Bu arada arabada Türkçe başlayıp Rumca devam eden Ege havaları çalıyordu. Bir ara çalan parçalardan biri dikkatimi çekti. Çok eskilerden hatırlıyor gibiydim. Parçayı hatırladığımı ama çıkaramadığımı söyleyince arkadaşım heyecanla çalan eserin “Neden olmadı?” isimli unutulmuş bir Ege türküsü olduğunu, bugüne kadar hatırlayan pek fazla kişiye rastlamadığını söyledi.

Parçayı tekrar dinleyince anılar canlandı. Daha iyi hatırladım.

Çocukluğumda düğünlerin bitmesine yakın eğlenceli kıvrak havaların yerini yavaş müziklere bıraktığında seslendirilen parçalardan biriydi. Çocuk aklımla hızlı müzik hiç bitmesin tepine tepine oynayalım ister, düğünün bitmekte olduğunu hatırlatıp uyku getirdiği için yavaş müzikleri hiç sevmezdim.

Arkadaşıma anlatıp “Bu parça çalınıp okunurken özellikle yaşlılar sessizce ağlayıp eşlik ederlerdi. Nedenini hiç anlamazdım. Sanırım sormaya da çekiniyordum.”  Dedim.

Bir süre sesini çıkarmadı. Bir şey düşünüyor gibiydi. Sahil yolundan çıkmış otobana doğru ilerliyorduk. Bana dönüp “Vaktin uygunsa seni bir yere götürmek ve tesadüfen tanıdığım birinden söz etmek isterim.” Dedi. Cevap vermeme fırsat vermeden “Türküyü hatırlayan birini bulmuşken o çobanı ve oyuncağını anlatmam gerekiyor. Uzak biraz. Yolda anlatırım. Gidiyoruz” dedi.

Arkadaşımın bu samimi emrivakisine itiraz etmedim. Delikanlılık yıllarındaki çocuksu heyecanından hiçbir şey yitirmemiş olduğunu düşündüm.

Tabii o sırada 100 Kilometre yol gideceğimizi, Karaburun’a yöneldiğimizi bilmiyordum. Bilseydim sanırım vazgeçirmeye çalışırdım. Ancak arkadaşım kararlıydı. Otobanda ilerlerken önce beni sorguya çekip kısa yaşam öykümü aldı. Sonra hayat hikâyesini anlatmaya başladı. Okul, iş ve ev hayatı, çocuklar yaşadıkları derken sıra hayatına giren Karaburun konusuna geldi.

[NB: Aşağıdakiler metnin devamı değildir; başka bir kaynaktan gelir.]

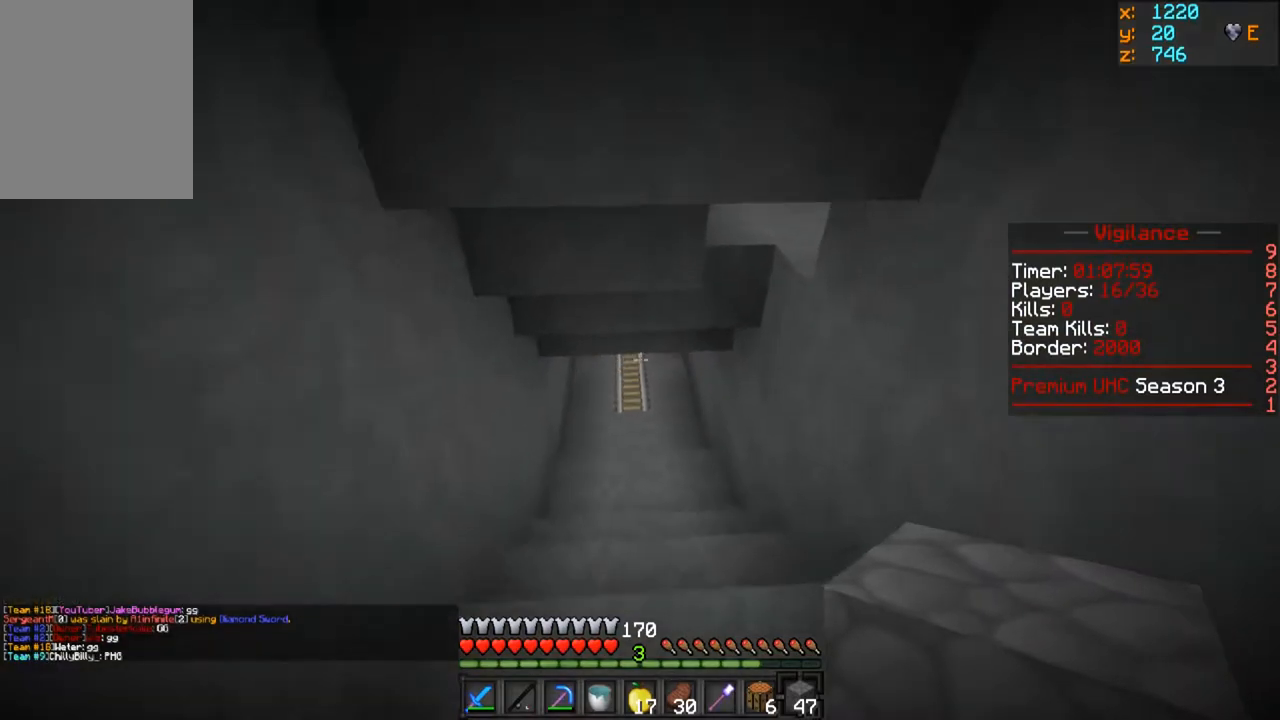
{"keys": ["w"], "mouse": [], "events": []}
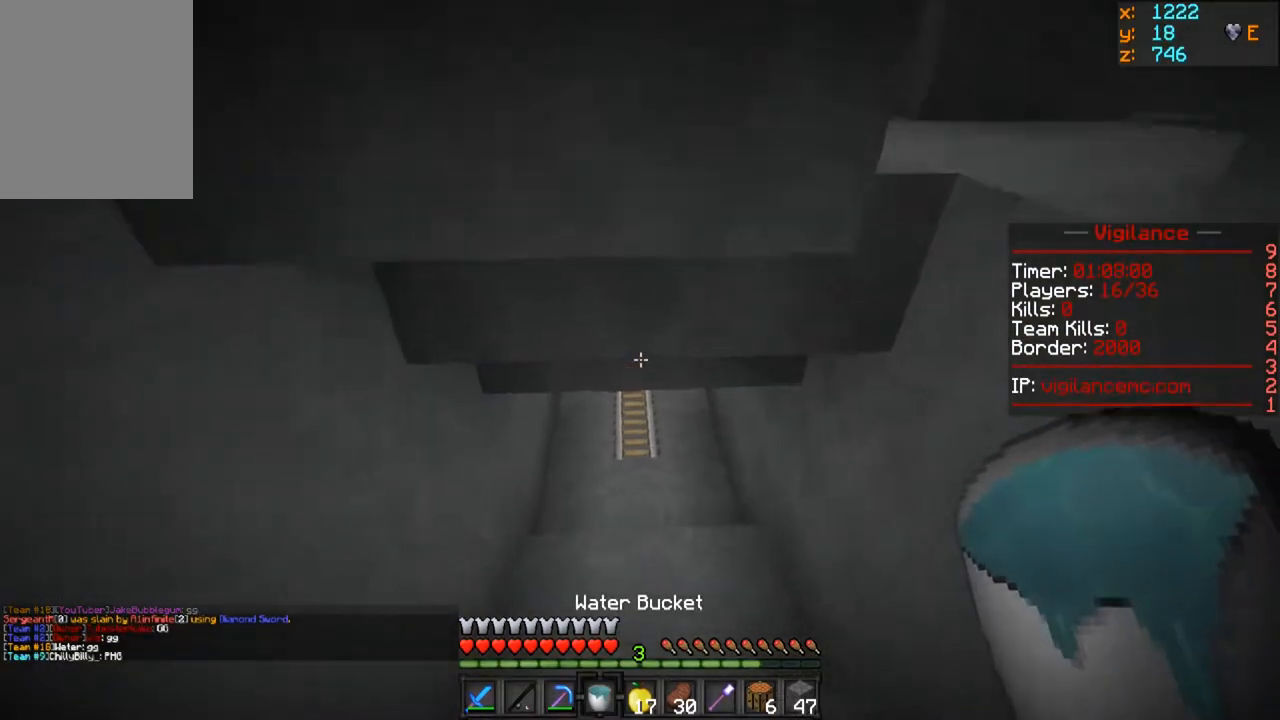
{"keys": ["w"], "mouse": [], "events": []}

- Bir ara heves edip Karaburun yakınlarında Sarpıncık köyünde harap bir taş ev aldım Ancak eşim ve çocuklarımın itirazıyla içini yaptırıp oturmaya niyetlenemedim. Açıkçası yalnız başıma yaşamaya cesaret edememiş, insanları peşimden sürüklemeyi de insaflı bulmamıştım. Zamanla hevesim kırıldı. Ev öylece kaldı. Birkaç yıl önce eve talip çıkınca satış için Karaburun yolunu tutmuştum. Sabah başladığımız tapu işlemlerinin öğleden sonraya sarkmasını fırsat bilip köye doğru sürmüş, arabayı yol kenarında bırakıp kırda yürüyüşe çıkmıştım.

- Köyde taş evde yaşama hevesin içinde kalmış olmalı.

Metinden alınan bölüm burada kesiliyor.